Admittedly a little bleary-eyed after the team didn’t return to the school’s downtown Pittsburgh campus on a bluff overlooking the Monongahela River until just before dawn on Monday, Dambrot just shook his head when asked if his team’s inspired run led to second thoughts.
“My personality type is not good to coach into the 70s,” he said. “I’m too involved in it. I’m still worried about where the guys are on time for the bus, you know? It’s just it’s hard to explain, right? Maybe. Maybe a little neurotic.”
If he’s being honest, Dambrot is stunned he made it this long.
Blessed with his mother Faye’s work ethic and omnipresent chip on his shoulder that never seemed to nudge, Dambrot has spent 40-plus years around the game. Not bad for a former college third baseman who still holds Akron’s all-time record for being hit by a pitch.
Dambrot heads to the East Region’s first round 516-301 in collegiate stops at Duquesne, Tiffin, Ashland, Central Michigan and Akron. He also went 69-10 while at St. Vincent-St. Mary Catholic High School in Akron, Ohio, from 1998-2001, a stay that included a few seasons coaching future NBA star Lebron James.
“The Best!!!!!” James posted on X Monday after Dambrot’s retirement became public.
Dambrot has repeatedly downplayed his role in James’ development. Maybe, but his direct, no-nonsense approach found a way to cut through the noise and consistently turn a roster filled with players of varying abilities into a team.
He led Akron to three Mid-American Conference titles between 2004 and 2017 before joining the program his father Sid helped turn into a national power in the early 1950s.
The Dukes had approached Dambrot before, only for him to say no. Harper took a different approach in 2017, stressing to Dambrot that the school was finally ready to make the financial commitment needed for Duquesne to compete in one of the better mid-major conferences in the country.
Harper wasn’t kidding. The sparkling UPMC Cooper Fieldhouse opened in February 2021, though the momentum Dambrot felt he was building slowed during a miserable 6-24 season in 2021-22 that left him wondering if it was time to move on.
Instead, he stayed. The Dukes bounced back to go 20-13 last year. Their triumph over VCU on Sunday — a game in which Duquesne won despite a stretch in the second half in which it missed 17 of 18 shots — boosted the Dukes’ win total this season to 24, their highest since Sid Dambrot was knocking down set shots from the outside in 1954.
Sid Dambrot died in October 2021 at age 90 and was buried in his Duquesne sweater. Over the weekend, Sid Dambrot’s son did just as he pledged when he took over a team whose brilliant and progressive glory days of the 1940s-50s had been lost amid decades of losing and anonymity.
“Folks, these are the new glory days of Duquesne,” president Ken Gormley said.

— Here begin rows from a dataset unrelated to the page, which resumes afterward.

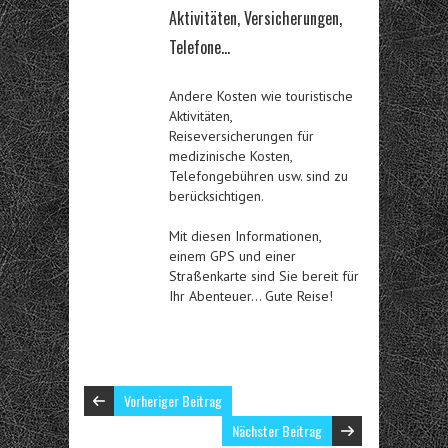
Aktivitäten, Versicherungen,
Telefone…
Andere Kosten wie touristische
Aktivitäten,
Reiseversicherungen für
medizinische Kosten,
Telefongebühren usw. sind zu
berücksichtigen.
Mit diesen Informationen,
einem GPS und einer
Straßenkarte sind Sie bereit für
Ihr Abenteuer… Gute Reise!
Vorheriger Beitrag
Nächster Beitrag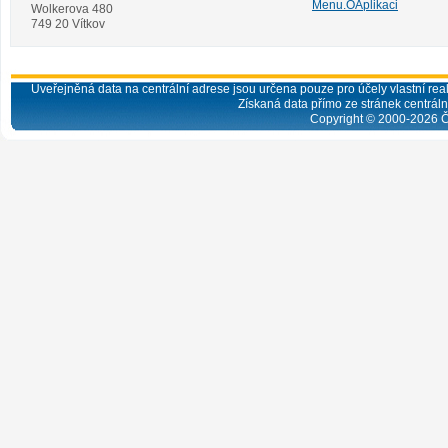
Menu.OAplikaci
Wolkerova 480
749 20 Vítkov
Uveřejněná data na centrální adrese jsou určena pouze pro účely vlastní real
Získaná data přímo ze stránek centrální
Copyright © 2000-
2026
Č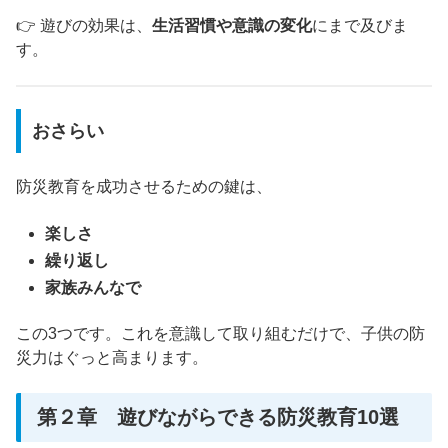
👉 遊びの効果は、
生活習慣や意識の変化
にまで及びま
す。
おさらい
防災教育を成功させるための鍵は、
楽しさ
繰り返し
家族みんなで
この3つです。これを意識して取り組むだけで、子供の防
災力はぐっと高まります。
第２章 遊びながらできる防災教育10選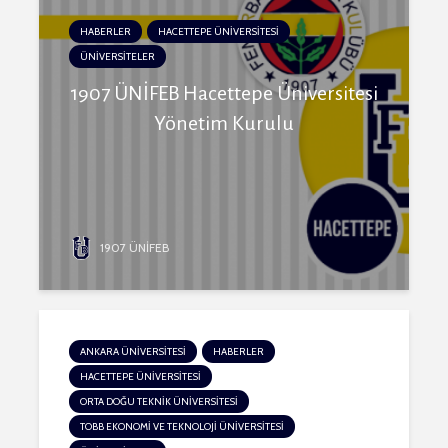
HABERLER
HACETTEPE ÜNİVERSİTESİ
ÜNİVERSİTELER
1907 ÜNİFEB Hacettepe Üniversitesi
Yönetim Kurulu
1907 ÜNİFEB
ANKARA ÜNİVERSİTESİ
HABERLER
HACETTEPE ÜNİVERSİTESİ
ORTA DOĞU TEKNİK ÜNİVERSİTESİ
TOBB EKONOMİ VE TEKNOLOJİ ÜNİVERSİTESİ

Sometime over the next few weeks, Keith Dambrot will head into retirement, confident he is leaving the Dukes in far better shape than he found them, potentially with associate head coach Dru Joyce III — who played for Dambrot alongside James in high school — taking over.
“It’s a good feeling,” Dambrot said. “It’s a good place. It’s got good resources. And we just have to keep believing that it can get back to what it used to be.”